Keputusan ini merupakan tindak lanjut dari "practical arrangement" atau pengaturan praktis. Kesepakatan tersebut telah disetujui oleh Pemerintah Indonesia dan Belanda. Ali Tokman telah menjalani hukuman selama 11 tahun di Lapas Porong.
Ali Tokman akan diterbangkan ke Jakarta untuk bermalam di Lapas Cipinang. Selanjutnya, ia akan dipulangkan ke Belanda bersama terpidana lain pada Senin malam, 8 Desember 2025. Proses ini melibatkan pengawalan ketat aparat kepolisian.
Latar Belakang Penangkapan dan Vonis Ali Tokman
Ali Tokman ditangkap sekitar sebelas tahun lalu saat hendak berlibur ke Surabaya. Petugas Bandara Internasional Juanda meringkusnya setelah menemukan 6 kilogram narkotika di tasnya. Pengusaha kafe dari Den Haag ini mengaku tas tersebut titipan dari seseorang yang baru dikenalnya asal Belgia.
Pria yang kini berusia 65 tahun dan memiliki enam cucu ini divonis hukuman pidana penjara seumur hidup. Ia telah menjalani masa hukuman selama 11 tahun di Lapas Porong, Sidoarjo. Kasus narkotika ini menjadi perhatian publik saat itu karena jumlah barang bukti yang cukup besar.
Pemulangan napi Belanda ini menjadi sorotan karena melibatkan terpidana seumur hidup. Ini menunjukkan komitmen kedua negara dalam kerja sama hukum internasional. Proses ini juga menegaskan bahwa kasus narkotika menjadi prioritas penegakan hukum.
Detail Kesepakatan Pemulangan Napi Belanda
Kesepakatan pengaturan praktis ditandatangani pada 2 Desember lalu.
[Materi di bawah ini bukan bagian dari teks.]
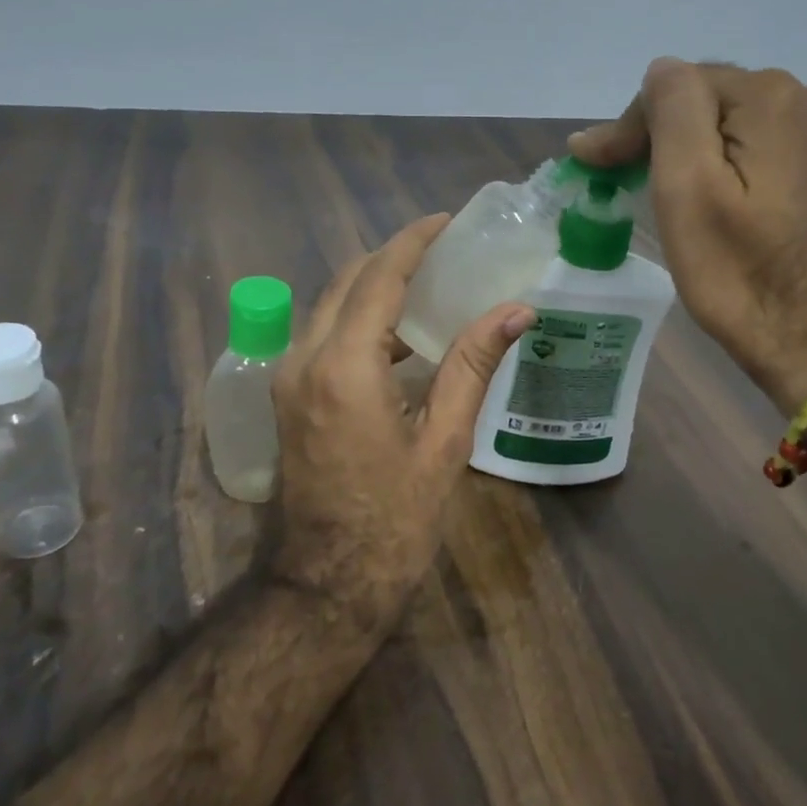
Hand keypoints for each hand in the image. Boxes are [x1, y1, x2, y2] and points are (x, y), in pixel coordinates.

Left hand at [270, 214, 533, 623]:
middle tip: (443, 249)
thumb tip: (517, 310)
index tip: (445, 220)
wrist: (326, 585)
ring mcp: (289, 379)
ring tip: (429, 283)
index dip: (412, 242)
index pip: (378, 278)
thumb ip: (473, 366)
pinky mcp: (289, 398)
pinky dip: (361, 320)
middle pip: (347, 282)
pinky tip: (402, 336)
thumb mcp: (444, 442)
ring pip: (331, 307)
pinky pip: (325, 336)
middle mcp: (305, 359)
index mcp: (344, 366)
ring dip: (375, 287)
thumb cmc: (394, 520)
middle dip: (393, 257)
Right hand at [569, 58, 806, 409]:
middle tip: (609, 177)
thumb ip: (671, 109)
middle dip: (651, 134)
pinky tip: (689, 191)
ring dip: (675, 148)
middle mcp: (798, 98)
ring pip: (716, 123)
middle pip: (698, 99)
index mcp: (769, 97)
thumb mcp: (687, 184)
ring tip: (640, 184)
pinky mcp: (806, 165)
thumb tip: (658, 71)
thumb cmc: (736, 268)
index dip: (630, 126)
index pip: (675, 86)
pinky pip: (740, 145)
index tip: (594, 168)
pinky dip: (706, 162)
Penandatanganan dilakukan oleh Menteri Koordinator Bidang Hukum, Hak Asasi Manusia, Imigrasi dan Pemasyarakatan Yusril Ihsa Mahendra. Menteri Luar Negeri Belanda David Martijn van Weel juga turut menandatangani kesepakatan penting ini.
Kesepakatan ini mengatur pemulangan Ali Tokman dan Siegfried Mets, terpidana hukuman mati kasus narkoba lainnya. Siegfried Mets adalah warga negara Belanda yang telah menunggu eksekusi selama 17 tahun di Lapas Kelas 1 Cipinang. Pemulangan napi Belanda ini mencakup dua kasus penting yang telah lama tertunda.
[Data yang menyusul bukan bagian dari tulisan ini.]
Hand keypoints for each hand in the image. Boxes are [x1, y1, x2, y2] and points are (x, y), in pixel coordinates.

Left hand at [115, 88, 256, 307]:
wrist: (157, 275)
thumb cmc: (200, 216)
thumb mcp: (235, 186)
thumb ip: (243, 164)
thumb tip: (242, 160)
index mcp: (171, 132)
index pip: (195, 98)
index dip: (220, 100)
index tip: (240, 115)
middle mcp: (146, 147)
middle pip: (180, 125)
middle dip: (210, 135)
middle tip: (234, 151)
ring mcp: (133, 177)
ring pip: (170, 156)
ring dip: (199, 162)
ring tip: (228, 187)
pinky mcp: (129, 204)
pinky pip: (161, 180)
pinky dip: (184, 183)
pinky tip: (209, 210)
Menurut Kepala Lapas (Kalapas) Kelas 1 Surabaya Sohibur Rachman, kedua terpidana akan disatukan di Lapas Kelas 1 Cipinang. "Informasi yang sementara kami terima, keduanya akan disatukan di satu titik, yaitu di Lapas Kelas 1 Cipinang," ujarnya. Selanjutnya, Kementerian Koordinator akan menyerahkan mereka ke Kedutaan Besar Belanda untuk proses serah terima.
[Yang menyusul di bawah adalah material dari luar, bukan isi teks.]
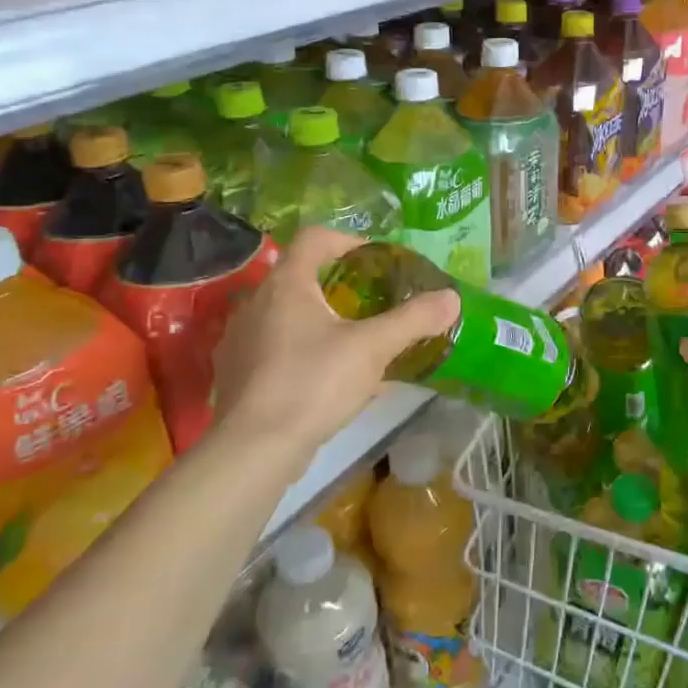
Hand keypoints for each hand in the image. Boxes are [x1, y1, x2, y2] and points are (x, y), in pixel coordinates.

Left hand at [207, 228, 458, 469]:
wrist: (253, 449)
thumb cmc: (313, 383)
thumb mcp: (372, 348)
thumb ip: (413, 319)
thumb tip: (452, 297)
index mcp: (287, 284)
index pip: (315, 238)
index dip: (348, 240)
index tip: (377, 262)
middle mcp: (257, 302)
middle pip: (302, 276)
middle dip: (340, 286)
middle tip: (373, 304)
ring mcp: (241, 339)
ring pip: (287, 314)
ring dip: (321, 321)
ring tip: (354, 344)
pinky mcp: (235, 373)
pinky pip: (275, 348)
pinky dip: (302, 352)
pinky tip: (327, 379)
Ali Tokman diterbangkan ke Jakarta dengan pengawalan aparat kepolisian berpakaian preman. Ia akan bermalam di Lapas Cipinang sebelum dipulangkan ke Belanda. Bersama Siegfried Mets, mereka akan kembali ke negara asalnya pada Senin malam, 8 Desember 2025, menandai akhir dari proses panjang ini.